People need to do what works for them and I applaud you for teaching a method that works for most of the people, most of the time. But I do think you're being a bit rigid when you tell every student to absolutely not look at their brokerage account on a regular basis (even if it is probably good advice for most of them).
 
I'm sorry, it wasn't my intention to be silly or insulting. It was a light-hearted look at we all do things differently. ...

I didn't think anything that you said was trying to be silly or insulting.

My rationale for not checking how things are doing so often is the same as refraining from looking at a car wreck on the side of the road or the gory parts of a horror movie. The market tanking is like a horror movie and I already know my dollar balance is going to drop by a good amount.

So, I try not to dwell. Instead, at times when the market tanks I trick my mind into thinking, for each purchase I DCA in the market index fund, I'll be buying more shares than in an up market.

My strategy is when in a bull market run, okay to focus on balances. When market tanks, focus on shares. Heads I win, tails I win :).
 
My rationale for not checking how things are doing so often is the same as refraining from looking at a car wreck on the side of the road or the gory parts of a horror movie. The market tanking is like a horror movie and I already know my dollar balance is going to drop by a good amount.

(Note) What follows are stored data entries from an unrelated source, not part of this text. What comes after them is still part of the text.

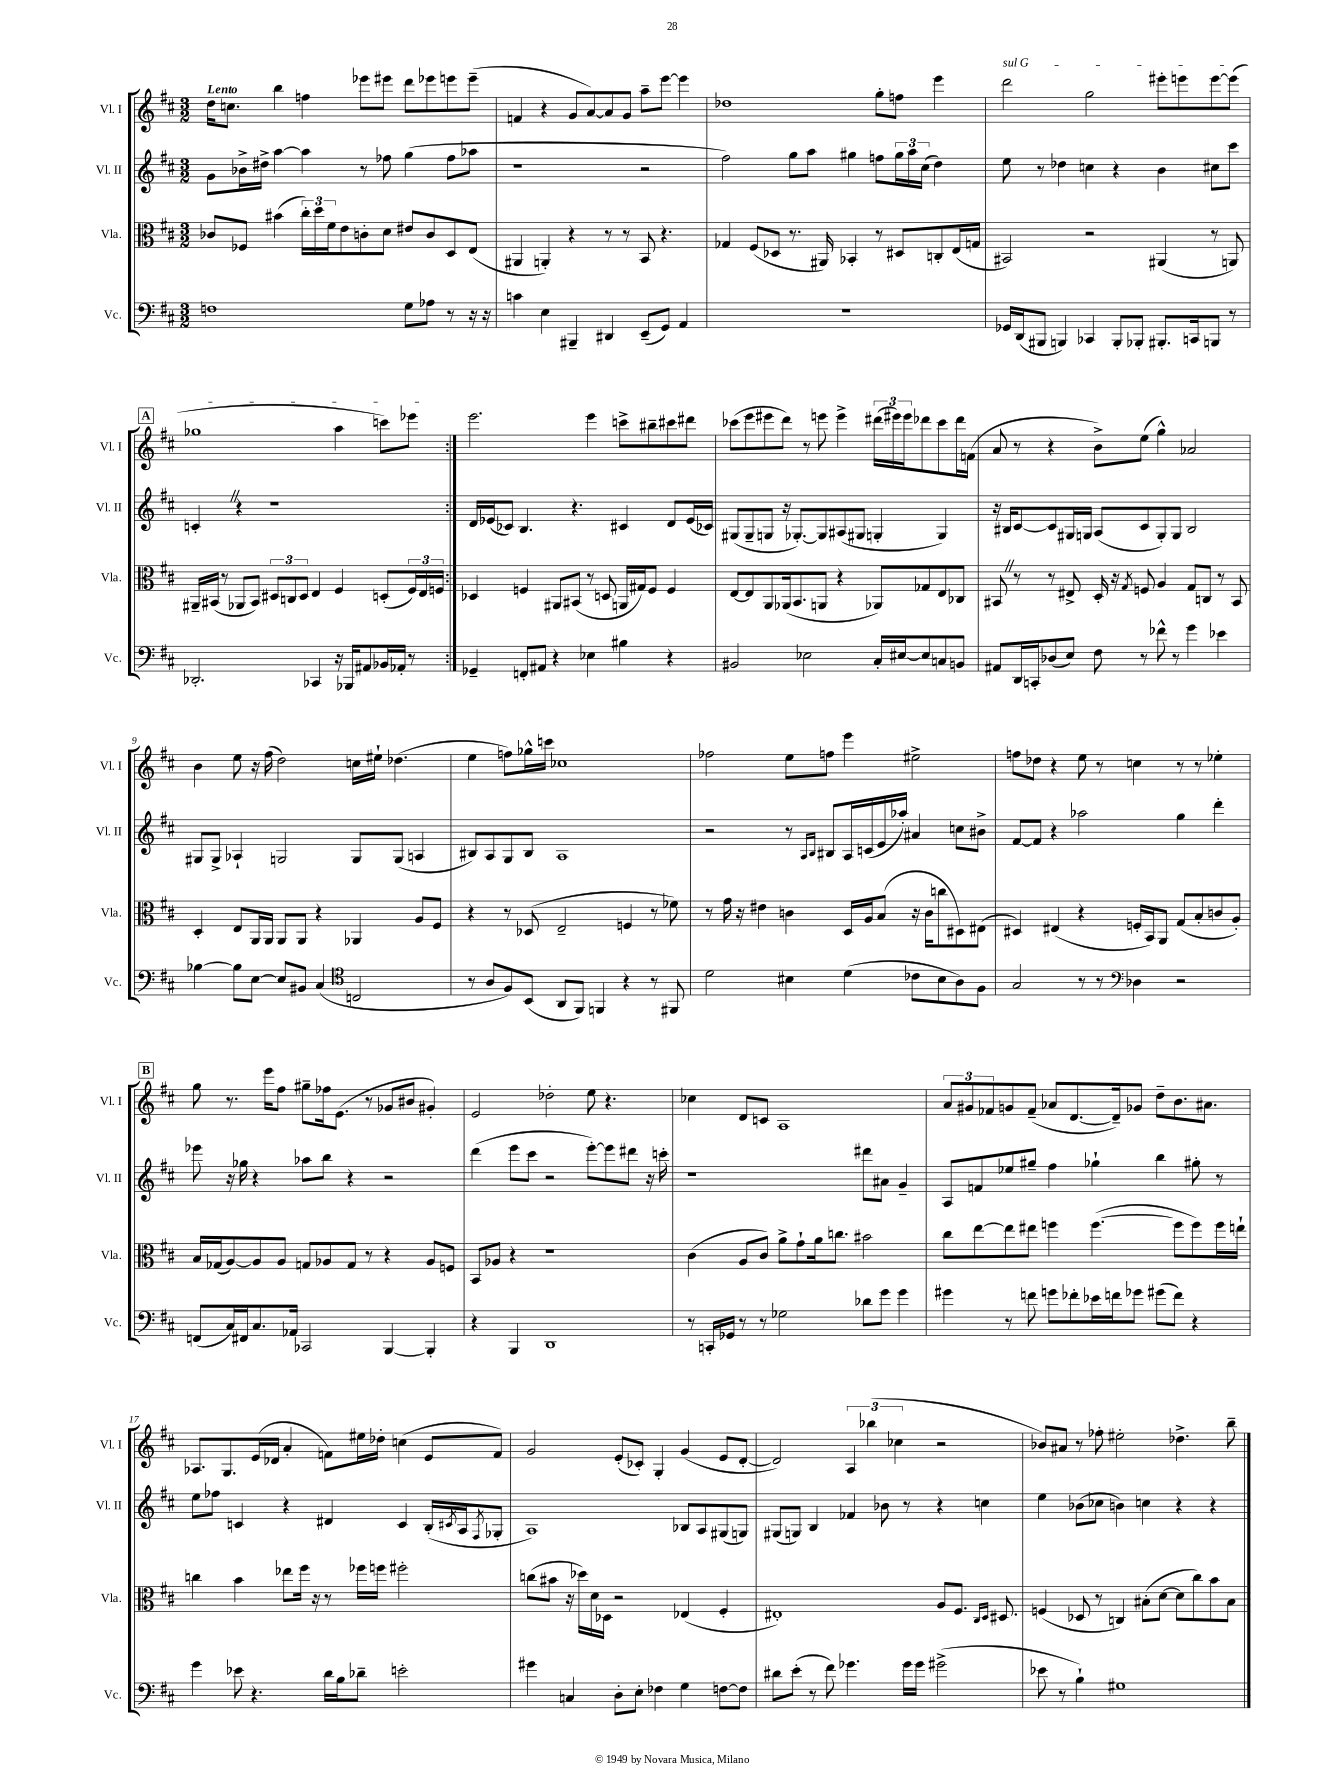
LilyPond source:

<<
\new StaffGroup <<
\new Staff = "s0" \with { instrumentName = "Vl. I" shortInstrumentName = "Vl. I" } {
    \clef treble \key d \major \numericTimeSignature \time 3/2 \tempo "Lento"
    \repeat volta 2 { d''16 c''8. b''4 f''4 ees'''8 eis'''8 d'''8 ees'''8 e'''8 e'''8--( |
    f'4 r4 g'8 a'8~) a'8 g'8 a''8-- e'''8~ e'''4 |
    des''1 g''8-. f''8 e'''4 |
    \once \override TextSpanner.bound-details.left.text = \markup { \italic "sul G" } d'''2\startTextSpan g''2 eis'''8-. e'''8 e'''8~ e'''8( |
    \mark \markup { \box "A" } ges''1 a''4 c'''8) ees'''8\stopTextSpan | }
    e'''2. e'''4 c'''8-> bis''8-- cis'''8 dis'''8 |
    ces'''8( e'''8 eis'''8 d'''8) r8 e'''8 e'''4-> \tuplet 3/2 { dis'''16( eis'''16) eis'''16 } des'''8 ces'''8 des'''16 f'16( |
    a'8 r8 r4 b'8->) e''8( g''4-^) aes'2 |
    b'4 e''8 r16 fis''16( d''2) c''16 eis''16-! des''4.( |
    e''4 f''8) ges''16-^ c'''16 ces''1 |
    fes''2 e''8 f''8 e'''4 eis''2-> |
    f''8 des''8 r4 e''8 r8 c''4 r8 r8 ees''4-. |
    \mark \markup { \box "B" } g''8 r8. e'''16 fis''8 gis''8-- fes''16 e'8.( r8 ges'8 bis'8 gis'4-.) |
    e'2 des''2-. e''8 r4. |
    ces''4 d'8 c'8 a1 |
    \tuplet 3/2 { a'8 gis'8 fes'8 } g'8 fes'8--( aes'8 d'8.~ d'16--) ges'8 d''8-- b'8. ais'8. |
    aes8. g8. e'16( des'16 a'4-. f'8) eis''16 des''16-. c''4( e'8 f'8) |
    g'2 e'8-.( ces'8-.) g4-. g'4( e'8 d'8~-. |
    d'2) \tuplet 3/2 { a4 bes''4( ces''4 } r2 |
    bes'8) ais'8 r8 fes''8-. eis''2-. des''4.-> b''8-- \bar "|." |
}
\new Staff = "s1" \with { instrumentName = "Vl. II" shortInstrumentName = "Vl. II" } {
    \clef treble \key d \major \numericTimeSignature \time 3/2
    \repeat volta 2 { g'8 bes'16-> dis''16-> a''4~ a''4 r8 fes''8 g''4( fes''8 aes''8 |
    r1 r2 |
    fis''2) g''8 a''8 gis''4 f''8 \tuplet 3/2 { gis''16 a''16 cis''16( } d''4) |
    e''8 r8 des''4 c''4 r4 b'4 cis''8 cis'''8 |
    \mark \markup { \box "A" } c'4-. \once \override BreathingSign.text = \markup { \musicglyph "scripts.caesura.straight" } \breathe r4 r1 | }
    d'16 ees'16( ces'8) b4. r4. cis'4 d'8 ees'16( ces'16) |
    gis8( gis8-- g8 r16 ges8.~-.) ges8 ais8( gis8 g4-. g4) |
    r16 bis16 cis'8~ cis'8 gis16 g16 a8( cis'8 g8-.) g8 bis2 |
    gis8 gis8-> aes4-! g2 g8 g8( a4 |
    bis8) a8 g8 bis8 a1 |
    r2 r8 \grace { a16 b16 } bis8 a16 c'16( e'16 aes''16-.) ais'4 c''8 bis'8-> |
    fis'8~ fis'8 r4 aes''2 g''4 d'''4-. |
    \mark \markup { \box "B" } ees'''8 r16 ges''16 r4 aes''8 b''8 r4 r2 |
    d'''4( e'''8 cis'''8 r2 e'''8~-.) e'''8 dis'''8 r16 c'''16-. |
    r1 dis'''8 ais'8 g'4-- |
    a8 f'8 ees''8 gis''8-- fis''4 ges''4-! b''4 gis''8-. r8 |
    e''8 fes''8 c'4 r4 dis'4 c'4 b16-.( \acciaccatura { cis'8 } a16 \acciaccatura { fis8 } ges8-. |
    a1) bes8 a8 gis8( g8) |
    gis8( g8) b4 fes'4 bes'8 r8 r4 c''4 |
    e''4 bes'8( ces''8 b'4) c''4 r4 r4 \bar "|." |
}
\new Staff = "s2" \with { instrumentName = "Vla." shortInstrumentName = "Vla." } {
    \clef alto \key d \major \numericTimeSignature \time 3/2
    \repeat volta 2 { ces'8 fes8 bis'4( \tuplet 3/2 { cis''16-.) d''16 fis'16 } e'8 c'8-. d'8 eis'8 c'8 d8 e8( |
    ais,4 a,4-.) r4 r8 r8 b,8 r4. |
    ges4 fis8( des8 r8. ais,16) bes,4-. r8 dis8 c8-. e16( g16 |
    bis,2) r2 ais,4( r8 a,8) |
    \mark \markup { \box "A" } ais,16-- bis,16( r8 aes,8 bis,8) \tuplet 3/2 { dis8 c8 dis8 } e4 fis4 d8-.( \tuplet 3/2 { fis16) e16 f16 } | }
    des4 f4 ais,8 bis,8( r8 d8 a,16 gis16) f8 f4 |
    e8~ e8 a,8 aes,16( b,8. a,8 r4 aes,8) ges8 e8 ces8 |
    bis,8 \once \override BreathingSign.text = \markup { \musicglyph "scripts.caesura.straight" } \breathe r8 r8 eis8-> d16-. r16 \acciaccatura { g8 } f8 a4 g8 c8 r8 bis,8 |
    d4-. e8 a,16 a,16 a,8 a,8 r4 aes,4 a8 fis8 |
    r4 r8 des8( e2-- f4 r8 fes'8) |
    r8 g'16 r16 eis'4 c'4 d16 a16 b8( r16 c'16 c''8 dis8) eis8( |
    dis4) eis4( r4 f16-. b,16) a,8 g8( b8-. c'8 a8-.) |
    \mark \markup { \box "B" } b16 ges16( a8~) a8 a8 g8 aes8 g8 r8 r4 aes8 f8 |
    b,8 aes8 r4 r1 |
    cis'4( a8 cis'8) a'8-> g'8-! a'16 c''8. bis'2 |
    cis''8 e''8~ e''8 eis''8 f''4 f''4.~( f''8 f''8) f''16 e''16-! |
    c''4 b'4 ees''8 fis''16 r16 r8 fes''16 f''16 fis''2-. |
    c''8( bis'8 r16 des''16) d'16 des16 r2 ees4( fis4-. |
    eis1-.) a8 fis8. \grace { cis16 d16 } dis8. |
    f4( des8 r8 c4) bis8-.( d'8~ d'8 cis''8) b'8 bis8 \bar "|." |
}
\new Staff = "s3" \with { instrumentName = "Vc." shortInstrumentName = "Vc." } {
    \clef bass \key d \major \numericTimeSignature \time 3/2
    \repeat volta 2 { f1 g8 aes8 r8 r16 r16 |
    c'4 e4 bis,,4-- dis,4 e,8--( g,8) a,4 |
    R1. |
    ges,16 d,16( bis,,8 b,,4) ces,4 b,,8-. bes,,8-. bis,,8.-. c,16 b,,8 r8 |
    \mark \markup { \box "A" } des,2.-. ces,4 r16 bes,,16 ais,8 bes,16 aes,16-. r8 | }
    ges,4-- f,8-. ais,8 r4 ees4 bis4 r4 |
    bis,2 ees2 cis16-. eis16~ eis8 c8 b,8 |
    ais,8 d,16 c,16-. des8( e8) fis8 r8 fes'8-^ r8 g'4 ees'4 |
    bes4~ bes8 e8~ e8 bis,8 cis4( \clef tenor c2 |
    r8 a8 fis8) b,8( a,8 fis,8) f,4 r4 r8 fis,8 |
    d'2 bis4 d'4( ces'8 bis8 a8) fis8 |
    g2 r8 r8 \clef bass des4 r2 |
    \mark \markup { \box "B" } f,8( cis16) fis,16 cis8. aes,16 ces,2 b,,4~ b,,4-. |
    r4 b,,4 d,1 |
    r8 c,16-. ges,16 r8 r8 ges2 des'8 g'8 g'4 |
    gis'4 r8 f'8 g'8 fes'8-. ees'16 f'16 ges'8 gis'8( f'8) r4 |
    g'4 ees'8 r4. d'16 b16 des'8-- e'2-. |
    gis'4 c4 d8-. e8-. fes4 g4 f8~ f8 |
    dis'8 e'8-.( r8 fis'8) ges'4. ges'16 ges'16 gis'2->( |
    ees'8 r8 b4-!) gis1 \bar "|." |
}
>>
>>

So, I try not to dwell. Instead, at times when the market tanks I trick my mind into thinking, for each purchase I DCA in the market index fund, I'll be buying more shares than in an up market.

My strategy is when in a bull market run, okay to focus on balances. When market tanks, focus on shares. Heads I win, tails I win :).

I understand. I call that a "fair-weather investor", LOL! :D
 
... I think too high of a premium is put on minimizing volatility. My belief is that since saving is a lifetime endeavor, volatility only matters as you near the end of life. What really matters a lot are actual average returns. ...
Well, we can agree on that for sure. In the accumulation phase with DCA, volatility is actually your friend. In retirement it is mostly a don't-care as long as SORR is handled with an adequate fixed income allocation aka bucket.

IMO Markowitz did investing a great disservice when he decided to equate volatility and risk. They are not the same, but doing this gave him something that he could measure numerically and play mathematical games with.

... But I do think you're being a bit rigid when you tell every student to absolutely not look at their brokerage account on a regular basis (even if it is probably good advice for most of them).
It doesn't matter. They will ignore this advice but hopefully they will look less often.